### Texto proporcionado:
A toda pastilla

Hasta ahora he observado con suficiencia a todos mis amigos que tienen que tomar una pastilla cada mañana para aliviar múltiples dolencias: Benedicto, Felipe, Paco, Sonia, Carmen…

Todos ellos dependen de un comprimido diario y yo, inmune, con una salud de hierro, los miro desde mi atalaya a la que no alcanzan los laboratorios farmacéuticos.


Llegué a la conclusión, bastante fácil de deducir, de que las pastillas forman parte de los procesos de la enfermedad o de la edad, aunque creo que ambas son la misma cosa y yo ni estaba enfermo ni tenía edad, hasta que de pronto llegó a mi vida la pastillita.

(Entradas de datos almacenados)

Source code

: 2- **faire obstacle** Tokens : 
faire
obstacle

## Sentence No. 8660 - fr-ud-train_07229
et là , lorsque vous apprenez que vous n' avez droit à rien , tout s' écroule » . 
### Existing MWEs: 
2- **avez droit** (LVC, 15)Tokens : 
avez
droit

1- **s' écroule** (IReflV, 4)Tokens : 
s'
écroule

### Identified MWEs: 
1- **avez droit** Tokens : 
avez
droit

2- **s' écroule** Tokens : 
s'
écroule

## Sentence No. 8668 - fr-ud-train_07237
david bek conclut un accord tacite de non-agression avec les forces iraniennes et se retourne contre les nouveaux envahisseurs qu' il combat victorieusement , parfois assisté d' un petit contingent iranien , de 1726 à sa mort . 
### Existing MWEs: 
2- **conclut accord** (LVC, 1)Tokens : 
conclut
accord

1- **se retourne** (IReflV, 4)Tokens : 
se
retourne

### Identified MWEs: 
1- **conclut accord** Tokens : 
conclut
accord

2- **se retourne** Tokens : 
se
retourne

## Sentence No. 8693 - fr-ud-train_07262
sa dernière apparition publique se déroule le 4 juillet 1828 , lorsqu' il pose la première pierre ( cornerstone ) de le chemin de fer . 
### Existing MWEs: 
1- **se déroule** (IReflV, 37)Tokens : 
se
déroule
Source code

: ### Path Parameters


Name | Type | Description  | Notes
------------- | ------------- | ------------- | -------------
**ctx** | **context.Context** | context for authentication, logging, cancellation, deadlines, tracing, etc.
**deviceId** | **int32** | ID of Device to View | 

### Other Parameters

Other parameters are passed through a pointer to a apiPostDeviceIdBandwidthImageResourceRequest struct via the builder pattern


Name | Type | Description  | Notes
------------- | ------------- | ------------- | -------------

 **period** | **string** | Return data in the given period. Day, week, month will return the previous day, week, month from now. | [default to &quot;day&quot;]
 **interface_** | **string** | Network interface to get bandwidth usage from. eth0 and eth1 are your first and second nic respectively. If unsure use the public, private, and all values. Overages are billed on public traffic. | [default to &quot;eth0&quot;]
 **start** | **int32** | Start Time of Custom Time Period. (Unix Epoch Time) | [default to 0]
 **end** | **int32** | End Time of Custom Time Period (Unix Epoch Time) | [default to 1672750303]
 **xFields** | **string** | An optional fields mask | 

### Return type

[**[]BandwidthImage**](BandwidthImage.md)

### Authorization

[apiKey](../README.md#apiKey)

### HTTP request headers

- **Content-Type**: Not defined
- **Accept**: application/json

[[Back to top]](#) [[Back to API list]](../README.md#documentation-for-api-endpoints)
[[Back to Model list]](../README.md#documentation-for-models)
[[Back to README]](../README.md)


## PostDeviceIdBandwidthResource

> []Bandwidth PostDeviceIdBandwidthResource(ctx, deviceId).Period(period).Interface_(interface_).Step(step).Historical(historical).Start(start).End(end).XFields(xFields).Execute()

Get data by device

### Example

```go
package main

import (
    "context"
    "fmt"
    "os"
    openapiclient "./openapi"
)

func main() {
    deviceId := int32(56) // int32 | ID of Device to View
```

### Lista de tareas:
1 > Di si cada afirmación coincide con el texto sobre las pastillas diarias. Contesta sí o no y cita textualmente las palabras del texto que lo deciden.
(a) Todos los amigos mencionados dependen de un comprimido diario.
(b) Quien narra considera que la enfermedad y la edad son cosas distintas.
(c) La pastilla llega poco a poco a la vida de quien narra.
2 > Escribe la continuación del texto sobre las pastillas diarias a partir de su última oración.

### Respuestas por tarea:
1 >
(a) Sí: «Todos ellos dependen de un comprimido diario».
(b) No: «aunque creo que ambas son la misma cosa».
(c) No: «hasta que de pronto llegó a mi vida la pastillita».

2 >
Todas las mañanas abro la puerta del armario de los medicamentos —ya es un armario— y me tomo la píldora que me acompañará hasta que la palme. Y para que no se me olvide, todos los dispositivos electrónicos que tengo me recuerdan, con distintas alarmas, mi dependencia y mi decadencia. Incluso mi ex me envía WhatsApps recordándomelo; creo que lo hace para mortificarme, ella es tan mala como la píldora.

Ahora, en mi tarjeta sanitaria hay una receta permanente que me obliga a ir a la farmacia cada mes para abastecerme del medicamento. Es como una mancha en el expediente de un militar, como una multa, como una pérdida de puntos en tu carnet de conducir, como un pecado gordísimo en tu alma pura. Es como estar casado con la boticaria sin los beneficios de la farmacia.

Creo que la gente me mira y piensa: ‘Ahí va el de la pastillita’. Y Benedicto, Felipe, Paco, Sonia y Carmen me miran con condescendencia y se ríen a carcajadas.

Suena la alarma del teléfono y acaba de entrar un WhatsApp de mi ex, los dos para lo mismo: recordarme que tengo que tomar la pastilla.